In Europe, only Alitalia and British Airways of the mainline carriers showed traffic drops. The first mainly because of its pull back at Milan Malpensa airport and the second because of the problems transferring to London Heathrow's new Terminal 5. Aer Lingus, Swiss, TAP and Turkish all reported double-digit rises on the back of strong demand. They matched this demand will large capacity boosts, more than 30% in TAP's case.

In the Asia-Pacific, the continuing push of Jet into international markets, with new services to the USA and the Middle East, saw it posting stellar growth. Cathay Pacific also forged ahead, but will be cutting back later this year as market conditions deteriorate.

In the USA, only Alaska and Southwest Airlines showed significant growth in the first half. Southwest is determined to seize opportunities created by the current industry uncertainty. It was going to retire 22 Boeing 737s this year but will now see only 16 leaving the fleet. In particular it is adding capacity at Denver, the home base of Frontier Airlines, which went into bankruptcy reorganisation in April.

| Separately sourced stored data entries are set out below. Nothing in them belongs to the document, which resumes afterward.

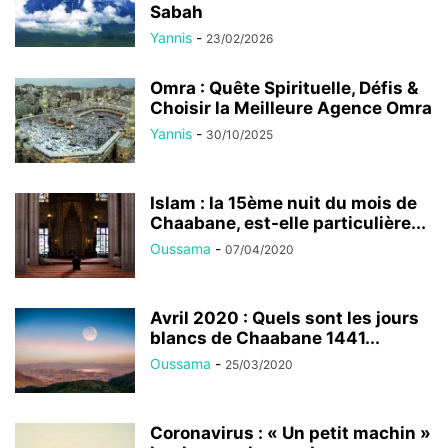
Sabah
Yannis
-
23/02/2026
Omra : Quête Spirituelle, Défis &
Choisir la Meilleure Agence Omra
Yannis
-
30/10/2025
Islam : la 15ème nuit du mois de
Chaabane, est-elle particulière...
Oussama
-
07/04/2020
Avril 2020 : Quels sont les jours
blancs de Chaabane 1441...
Oussama
-
25/03/2020
Coronavirus : « Un petit machin »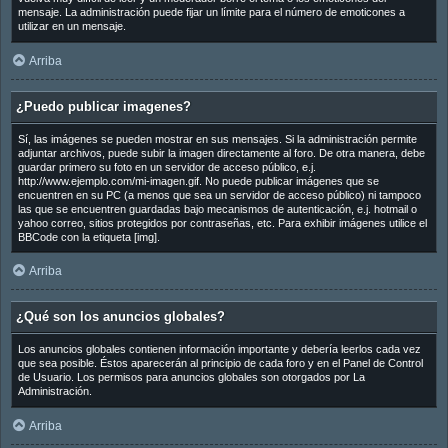
mensaje. La administración puede fijar un límite para el número de emoticones a
utilizar en un mensaje.
Arriba
¿Puedo publicar imagenes?
Sí, las imágenes se pueden mostrar en sus mensajes. Si la administración permite
adjuntar archivos, puede subir la imagen directamente al foro. De otra manera, debe
guardar primero su foto en un servidor de acceso público, e.j.
http://www.ejemplo.com/mi-imagen.gif. No puede publicar imágenes que se
encuentren en su PC (a menos que sea un servidor de acceso público) ni tampoco
las que se encuentren guardadas bajo mecanismos de autenticación, e.j. hotmail o
yahoo correo, sitios protegidos por contraseñas, etc. Para exhibir imágenes utilice el
BBCode con la etiqueta [img].
Arriba
¿Qué son los anuncios globales?
Los anuncios globales contienen información importante y debería leerlos cada vez
que sea posible. Éstos aparecerán al principio de cada foro y en el Panel de Control
de Usuario. Los permisos para anuncios globales son otorgados por La
Administración.
Arriba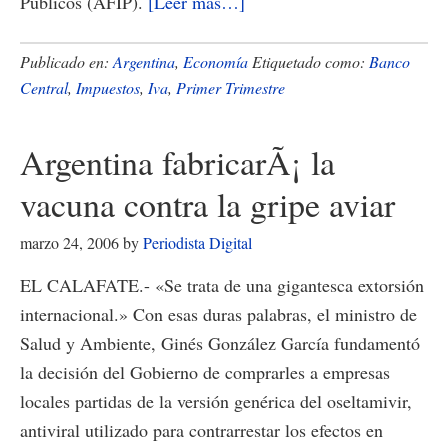
acerca
Públicos (AFIP).
[Leer más…]
de
La
Publicado en:
Argentina
,
Economía
Etiquetado como:
Banco
recaudaciÃ³n
Central
,
Impuestos
,
Iva
,
Primer Trimestre
impositiva
subiÃ³
Argentina fabricarÃ¡ la
un
vacuna contra la gripe aviar
24,9%
en
marzo 24, 2006
by
Periodista Digital
marzo
EL CALAFATE.- «Se trata de una gigantesca extorsión
internacional.» Con esas duras palabras, el ministro de
Salud y Ambiente, Ginés González García fundamentó
la decisión del Gobierno de comprarles a empresas
locales partidas de la versión genérica del oseltamivir,
antiviral utilizado para contrarrestar los efectos en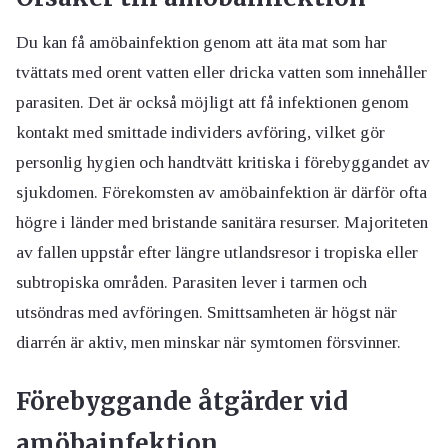
Du kan få amöbainfektion genom att äta mat som har
tvättats med orent vatten eller dricka vatten som innehåller
parasiten. Det är också möjligt att få infektionen genom
kontakt med smittade individers avföring, vilket gör
personlig hygien och handtvätt kritiska i förebyggandet av
sjukdomen. Förekomsten av amöbainfektion är därför ofta
högre i länder med bristande sanitära resurser. Majoriteten
av fallen uppstår efter längre utlandsresor i tropiska eller
subtropiska områden. Parasiten lever i tarmen och
utsöndras med avföringen. Smittsamheten är högst när
diarrén är aktiv, men minskar när symtomen försvinner.
Förebyggande åtgärder vid
amöbainfektion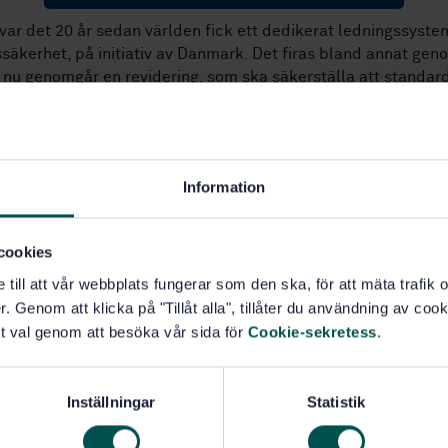
 var det 20 år sedan världen fick ett dedikerat ledningssyste
säkerhet, på initiativ av Danmark. Det firas bland annat gen
 nu genomgår en revidering, som ska säkerställa att standar
 att vara lika revelvant och återspegla den senaste kunskape
också framöver.
ett färdigt förslag, som är på remiss fram till 7 juli. Jag vill
ka aktörer, stora som små, att ladda ner remissen och lämna 
Information
. Standarder som ISO 22000 är en maktstruktur som vi kan p
rd Hellqvist.
cookies
n att påverka innehållet i en standard kan ske på olika nivåe
e till att vår webbplats fungerar som den ska, för att mäta trafi
remissen
representerar den lägsta. Än större möjligheter, och d
. Genom att klicka på "Tillåt alla", tillåter du användning av cooki
åelse för de avvägningar som ligger till grund för standardens
t val genom att besöka vår sida för
Cookie-sekretess
.
m likt Rikard Hellqvist går med i standardiseringskommittén
rhört lärorikt. Du får insikt i vad som händer globalt och ett
t nätverk. Vi som är med i kommittén har möjlighet att påver
Inställningar
Statistik
ra dumheter. För det är viktigt att ISO 22000 inte driver åt fel
 svårt för branschen. Vi arbetar för att det ska bli rimligt och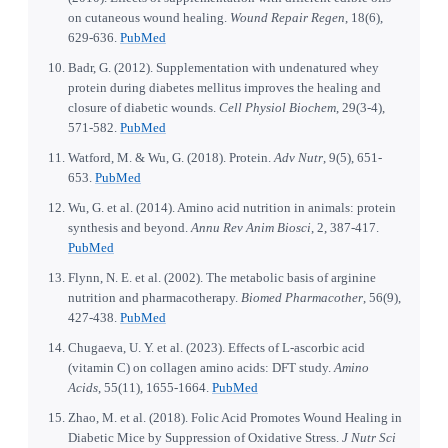
on cutaneous wound healing.
Wound Repair Regen
, 18(6),
629-636.
PubMed
Badr, G. (2012). Supplementation with undenatured whey
protein during diabetes mellitus improves the healing and
closure of diabetic wounds.
Cell Physiol Biochem
, 29(3-4),
571-582.
PubMed
Watford, M. & Wu, G. (2018). Protein.
Adv Nutr
, 9(5), 651-
653.
PubMed
Wu, G. et al. (2014). Amino acid nutrition in animals: protein
synthesis and beyond.
Annu Rev Anim Biosci
, 2, 387-417.
PubMed
Flynn, N. E. et al. (2002). The metabolic basis of arginine
nutrition and pharmacotherapy.
Biomed Pharmacother
, 56(9),
427-438.
PubMed
Chugaeva, U. Y. et al. (2023). Effects of L-ascorbic acid
(vitamin C) on collagen amino acids: DFT study.
Amino
Acids
, 55(11), 1655-1664.
PubMed
Zhao, M. et al. (2018). Folic Acid Promotes Wound Healing in
Diabetic Mice by Suppression of Oxidative Stress.
J Nutr Sci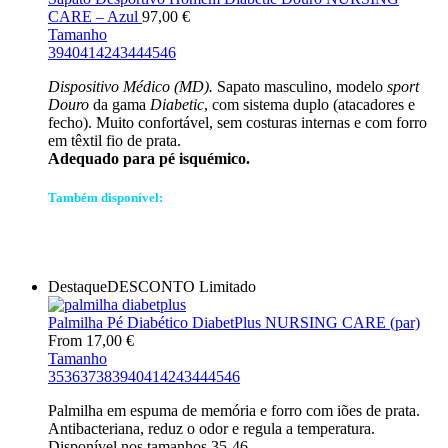
CARE – Azul
97,00
€
Tamanho
39
40
41
42
43
44
45
46
Dispositivo Médico (MD).
Sapato masculino, modelo
sport
Douro
da gama
Diabetic
, com sistema duplo (atacadores e
fecho). Muito confortável, sem costuras internas e com forro
em têxtil fio de prata.
Adequado para pé isquémico.
Também disponível:
Destaque
DESCONTO
Limitado
Palmilha Pé Diabético DiabetPlus NURSING CARE (par)
From
17,00
€
Tamanho
35
36
37
38
39
40
41
42
43
44
45
46
Palmilha em espuma de memória e forro com iões de prata.
Antibacteriana, reduz o odor e regula a temperatura.
Disponível nos tamanhos 35-46.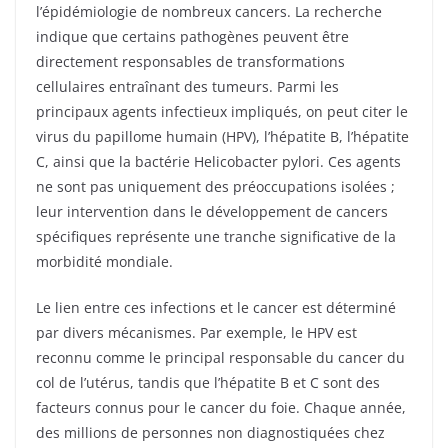
l’épidémiologie de nombreux cancers. La recherche
indique que certains pathogènes peuvent être
directement responsables de transformations
cellulaires entraînant des tumeurs. Parmi les
principaux agents infectieux impliqués, on peut citer le
virus du papillome humain (HPV), l’hépatite B, l’hépatite
C, ainsi que la bactérie Helicobacter pylori. Ces agents
ne sont pas uniquement des préoccupations isolées ;
leur intervention dans le développement de cancers
spécifiques représente une tranche significative de la
morbidité mondiale.
Le lien entre ces infections et le cancer est déterminé
par divers mécanismes. Par exemple, le HPV est
reconnu comme le principal responsable du cancer du
col de l’utérus, tandis que l’hépatite B et C sont des
facteurs connus pour le cancer du foie. Chaque année,
des millions de personnes non diagnostiquées chez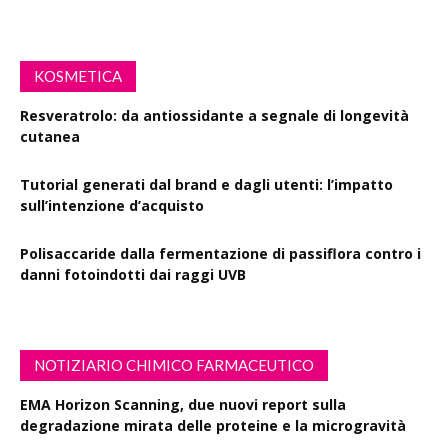
KOSMETICA
Resveratrolo: da antiossidante a segnale di longevità
cutanea
Tutorial generati dal brand e dagli utenti: l’impatto
sull’intenzione d’acquisto
Polisaccaride dalla fermentazione di passiflora contro i
danni fotoindotti dai raggi UVB
NOTIZIARIO CHIMICO FARMACEUTICO
EMA Horizon Scanning, due nuovi report sulla
degradazione mirata delle proteine e la microgravità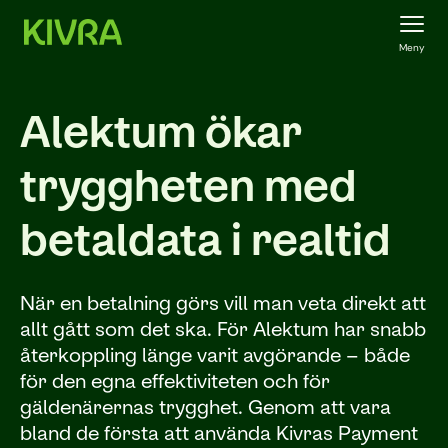
Meny
Alektum ökar
tryggheten med
betaldata i realtid
När en betalning görs vill man veta direkt att
allt gått som det ska. För Alektum har snabb
återkoppling länge varit avgörande – både
för den egna effektiviteten och för
gäldenärernas trygghet. Genom att vara
bland de första att använda Kivras Payment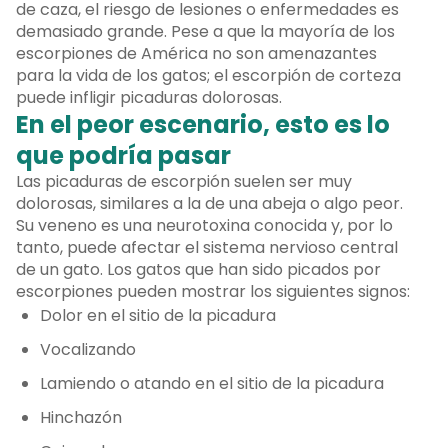
de caza, el riesgo de lesiones o enfermedades es
demasiado grande. Pese a que la mayoría de los
escorpiones de América no son amenazantes
para la vida de los gatos; el escorpión de corteza
puede infligir picaduras dolorosas.
En el peor escenario, esto es lo
que podría pasar
Las picaduras de escorpión suelen ser muy
dolorosas, similares a la de una abeja o algo peor.
Su veneno es una neurotoxina conocida y, por lo
tanto, puede afectar el sistema nervioso central
de un gato. Los gatos que han sido picados por
escorpiones pueden mostrar los siguientes signos:
Dolor en el sitio de la picadura
Vocalizando
Lamiendo o atando en el sitio de la picadura
Hinchazón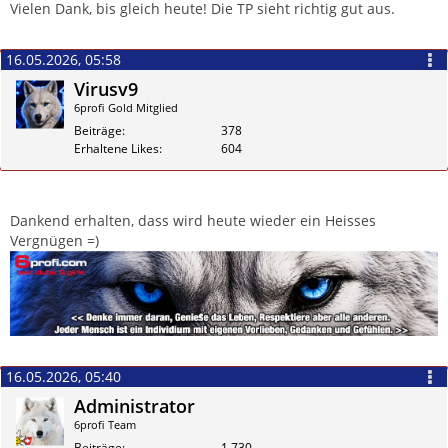
Zitieren
Vielen Dank, bis gleich heute! Die TP sieht richtig gut aus.
16.05.2026, 05:58
Virusv9
6profi Gold Mitglied
Beiträge
378
Erhaltene Likes
604
Zitieren
Dankend erhalten, dass wird heute wieder ein Heisses
Vergnügen =)
16.05.2026, 05:40
Administrator
6profi Team
Beiträge
1.730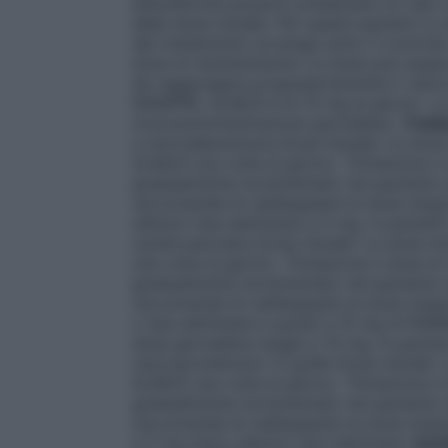
aldosterone possono presentare un calo e
della dose iniziale. Per questi pazienti si
del trattamento avvenga sotto il controll
dose di mantenimento
La dose può essere
da raggiungere progressivamente il valore
RAMIPRIL ALMUS è di 10 mg al giorno. La 
monosomministrazione giornaliera.
Tratt
e microalbuminuria
Dose iniziale:
La dose
ALMUS una volta al giorno.
Titolazione e
gradualmente incrementato nel paziente sull
raccomanda di raddoppiare la dose singo
ulteriori due settimane a 5 mg.
In pazient
cardiovascolare
Dose iniziale
: La dose i
una volta al giorno.
Titolazione e dose d
gradualmente incrementato nel paziente sull
raccomanda di raddoppiare la dose sing
o due settimane e quindi a 10 mg di RAMI
dose giornaliera target e 10 mg.
In pazien
macroproteinuria ≥3 g/die
Dose iniziale:
ALMUS una volta al giorno.
Titolazione 
gradualmente incrementato nel paziente sull
raccomanda di raddoppiare la dose singol
a 5 mg dopo ulteriori due settimane.
Insu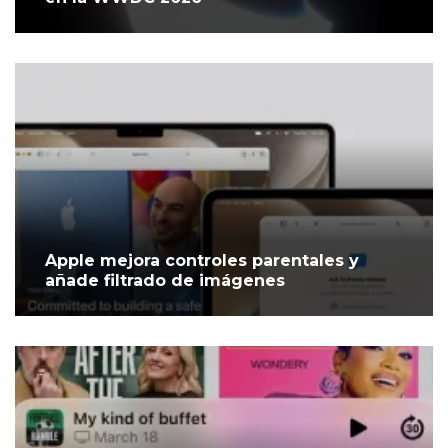
Apple mejora controles parentales y
añade filtrado de imágenes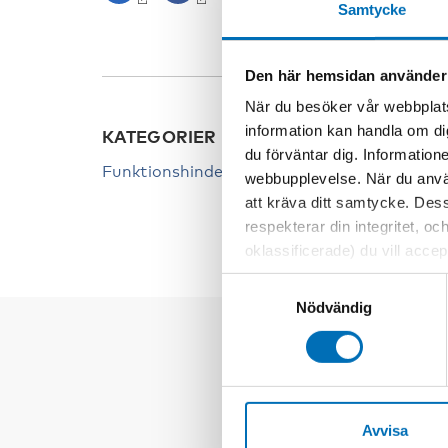
Samtycke
Den här hemsidan använder
När du besöker vår webbplats
information kan handla om di
KATEGORIER
du förväntar dig. Information
Funktionshinder
webbupplevelse. När du använ
att kräva ditt samtycke. Des
respekterar din integritet, oc
oklassificerade) du vill acce
inställningar för cookies. O
Samtyckesval
vi erbjuder. Om du har besök
Nödvändig
genom att navigera till sekre
Avvisa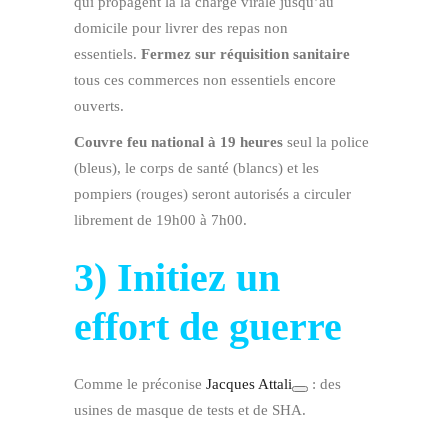
qui propagent la la charge virale jusqu’au
domicile pour livrer des repas non
essentiels.
Fermez sur réquisition sanitaire
tous ces commerces non essentiels encore
ouverts.
Couvre feu national à 19 heures
seul la police
(bleus), le corps de santé (blancs) et les
pompiers (rouges) seront autorisés a circuler
librement de 19h00 à 7h00.
3) Initiez un
effort de guerre
Comme le préconise
Jacques Attali
: des
usines de masque de tests et de SHA.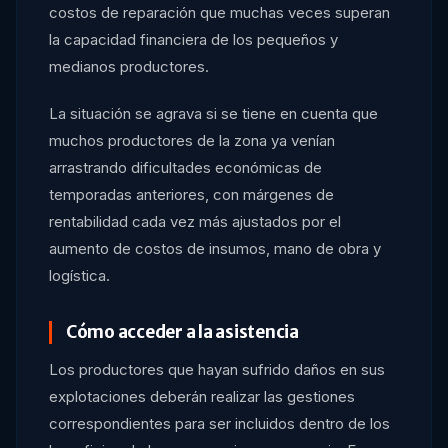
costos de reparación que muchas veces superan
la capacidad financiera de los pequeños y
medianos productores.
La situación se agrava si se tiene en cuenta que
muchos productores de la zona ya venían
arrastrando dificultades económicas de
temporadas anteriores, con márgenes de
rentabilidad cada vez más ajustados por el
aumento de costos de insumos, mano de obra y
logística.
Cómo acceder a la asistencia
Los productores que hayan sufrido daños en sus
explotaciones deberán realizar las gestiones
correspondientes para ser incluidos dentro de los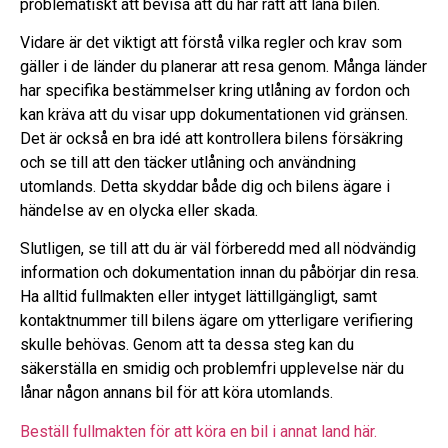
problematiskt att bevisa att du har rätt att låna bilen.
Vidare är det viktigt att förstå vilka regler och krav som
gäller i de länder du planerar att resa genom. Många länder
har specifika bestämmelser kring utlåning av fordon och
kan kräva att du visar upp dokumentationen vid gränsen.
Det är också en bra idé att kontrollera bilens försäkring
och se till att den täcker utlåning och användning
utomlands. Detta skyddar både dig och bilens ägare i
händelse av en olycka eller skada.
Slutligen, se till att du är väl förberedd med all nödvändig
information och dokumentation innan du påbörjar din resa.
Ha alltid fullmakten eller intyget lättillgängligt, samt
kontaktnummer till bilens ägare om ytterligare verifiering
skulle behövas. Genom att ta dessa steg kan du
säkerställa en smidig och problemfri upplevelse när du
lånar någon annans bil för att köra utomlands.
Beställ fullmakten för att köra en bil i annat land här.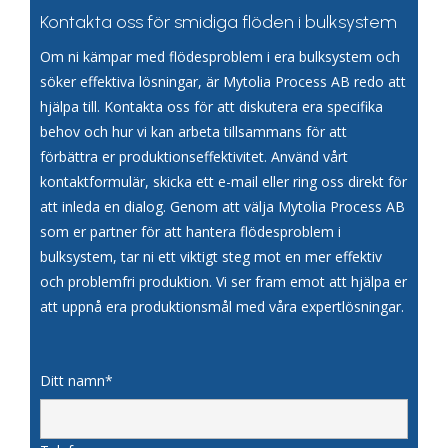
Kontakta oss för smidiga flöden i bulksystem
Om ni kämpar med flödesproblem i era bulksystem och
söker effektiva lösningar, är Mytolia Process AB redo att
hjälpa till. Kontakta oss för att diskutera era specifika
behov och hur vi kan arbeta tillsammans för att
förbättra er produktionseffektivitet. Använd vårt
kontaktformulär, skicka ett e-mail eller ring oss direkt för
att inleda en dialog. Genom att välja Mytolia Process AB
som er partner för att hantera flödesproblem i
bulksystem, tar ni ett viktigt steg mot en mer effektiv
och problemfri produktion. Vi ser fram emot att hjälpa er
att uppnå era produktionsmål med våra expertlösningar.
Ditt namn*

US low-fare players showed some big rises in the first half, with Allegiant Air growing by a third. Both AirTran Airways and Canada's WestJet posted double-digit capacity increases. Allegiant focuses on serving destination and small city markets and looks to have benefited from others pulling down service to these points. According to its chairman Maurice Gallagher: "The silver lining during the past three-quarters of increasing fuel prices has been industry capacity cuts."

In Latin America, Copa's hub in Panama continues to show strong growth, while Chile's Lan and Brazil's TAM had a buoyant first half. Also in Brazil the return of Varig shows that it is emerging once again under Gol's wing. It is concentrating on Latin service after axing its European routes at the end of 2007.